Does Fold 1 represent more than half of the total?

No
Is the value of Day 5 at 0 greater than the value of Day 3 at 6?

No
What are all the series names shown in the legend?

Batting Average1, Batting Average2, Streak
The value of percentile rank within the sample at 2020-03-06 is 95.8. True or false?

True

* * *

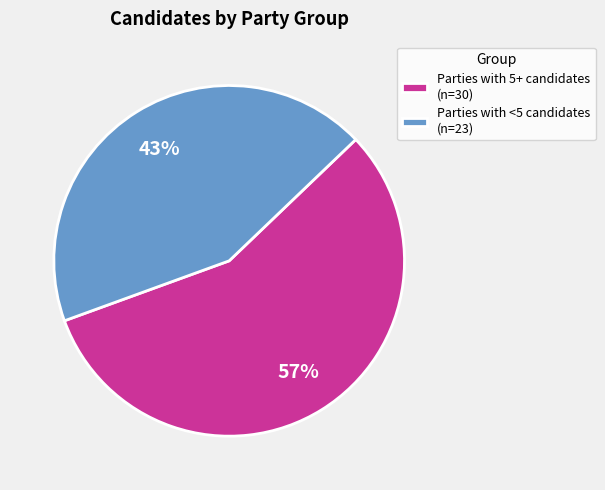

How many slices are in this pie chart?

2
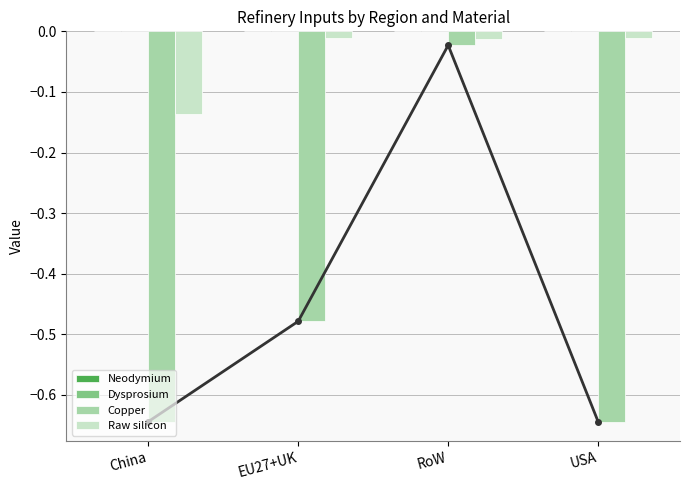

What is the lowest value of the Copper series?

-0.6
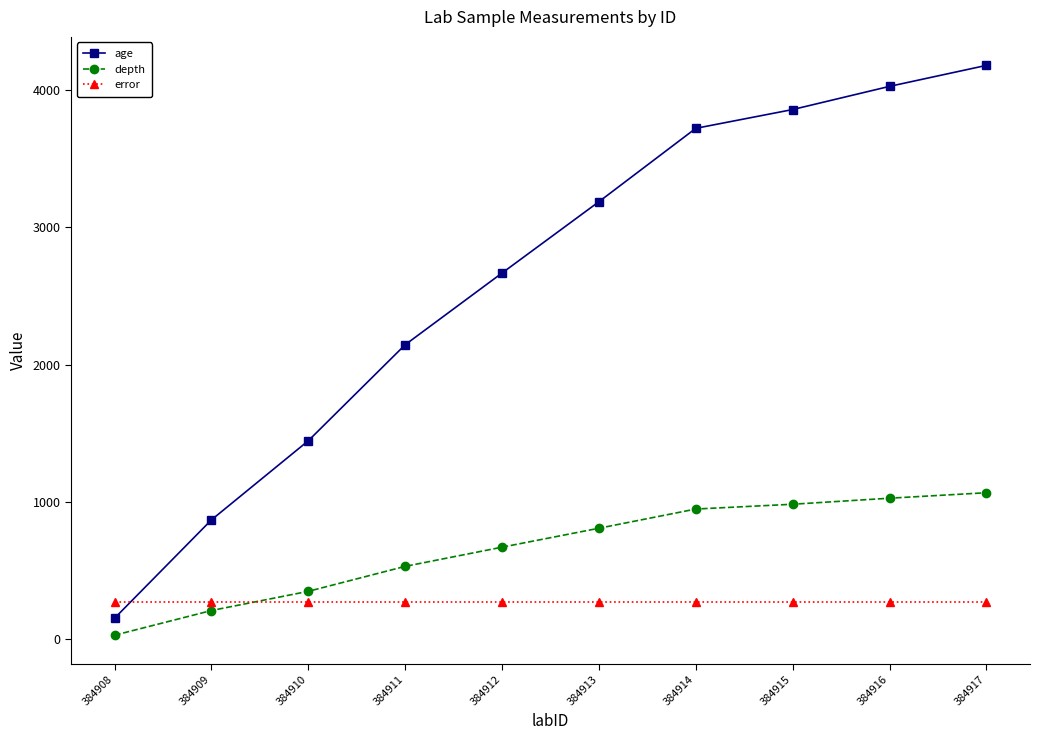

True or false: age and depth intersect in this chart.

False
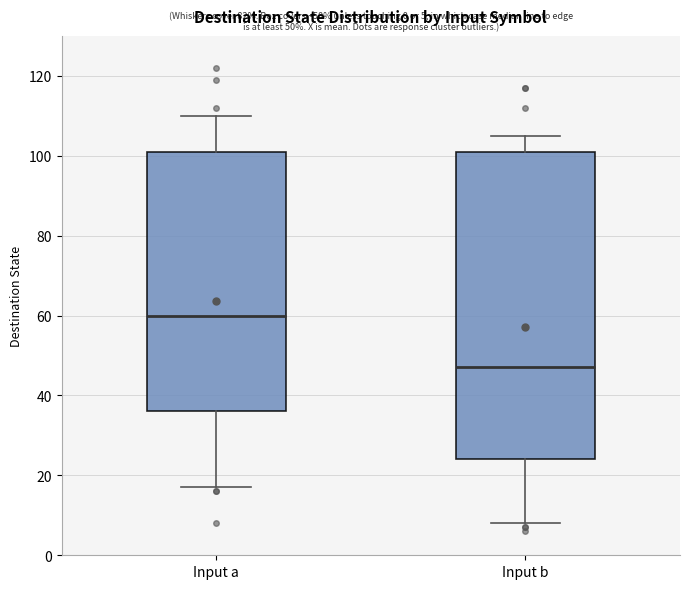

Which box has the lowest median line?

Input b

* * *

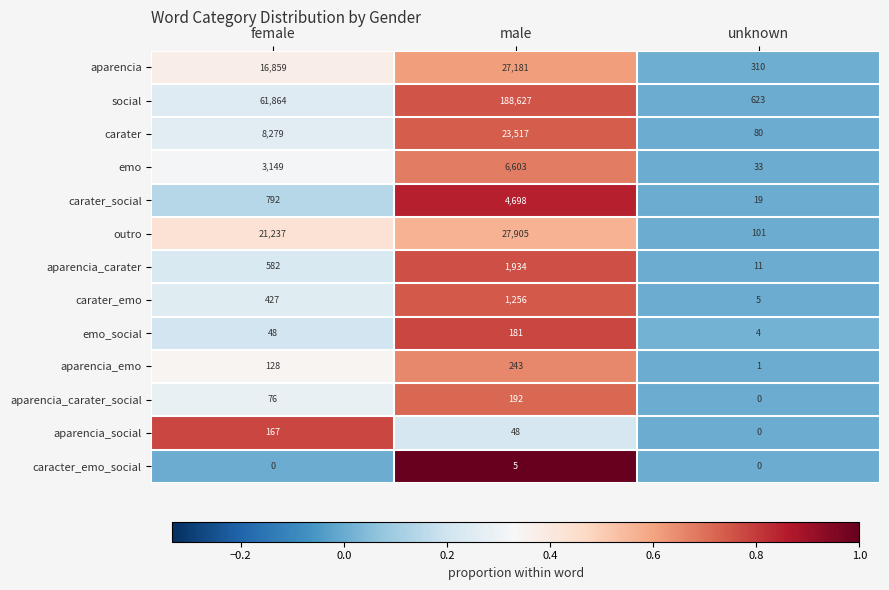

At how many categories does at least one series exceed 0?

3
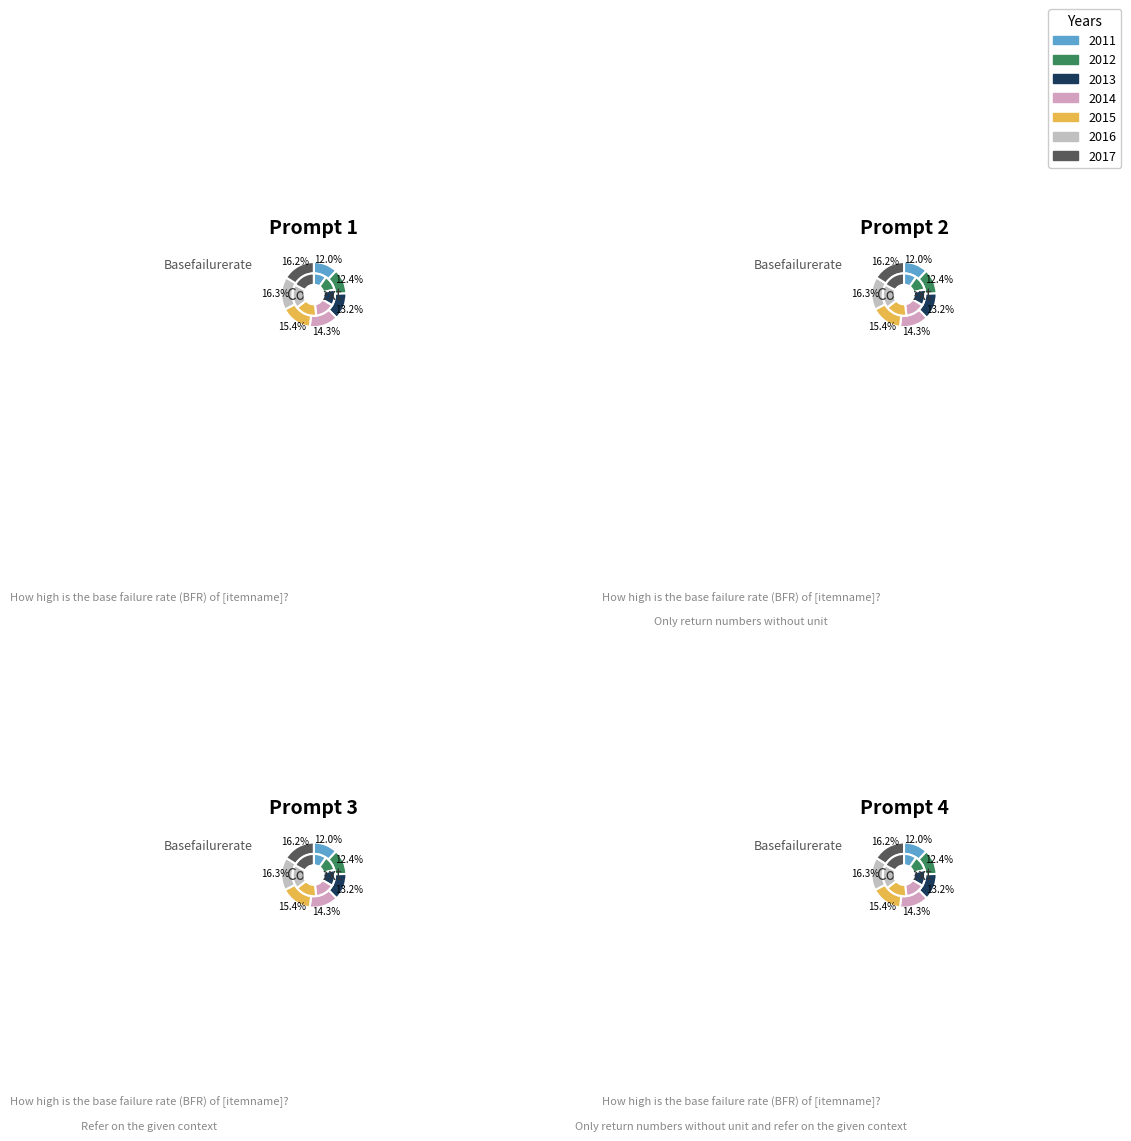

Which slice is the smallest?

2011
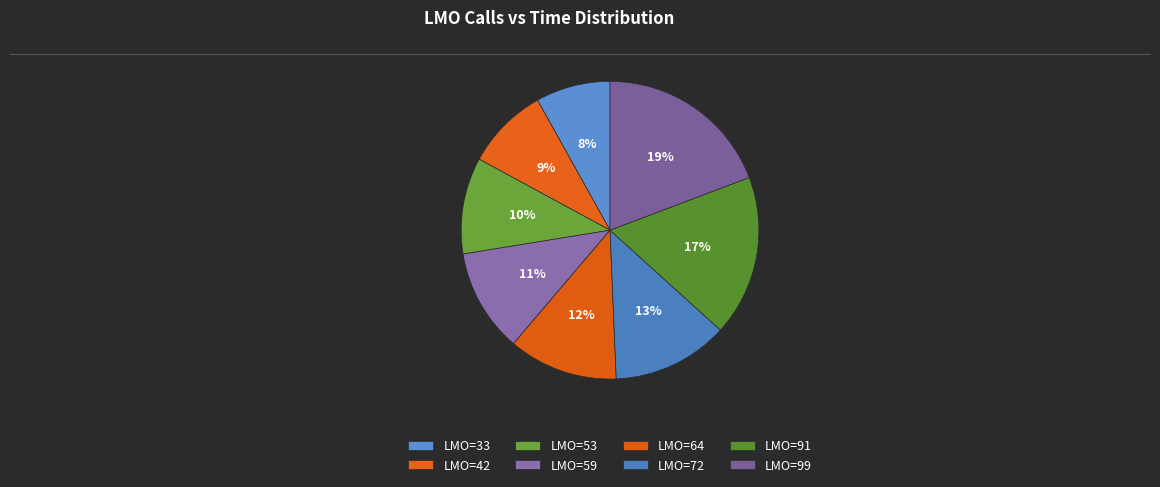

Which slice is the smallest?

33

À vous >> Recopiez à l'identique les lignes, en partant de celle qui contient « Does Fold 1 » et en allant jusqu'à celle qui contient « The value of percentile », ces deux lignes incluses.

Corrigé >>
Does Fold 1 represent more than half of the total?

No
Is the value of Day 5 at 0 greater than the value of Day 3 at 6?

No
What are all the series names shown in the legend?

Batting Average1, Batting Average2, Streak
The value of percentile rank within the sample at 2020-03-06 is 95.8. True or false?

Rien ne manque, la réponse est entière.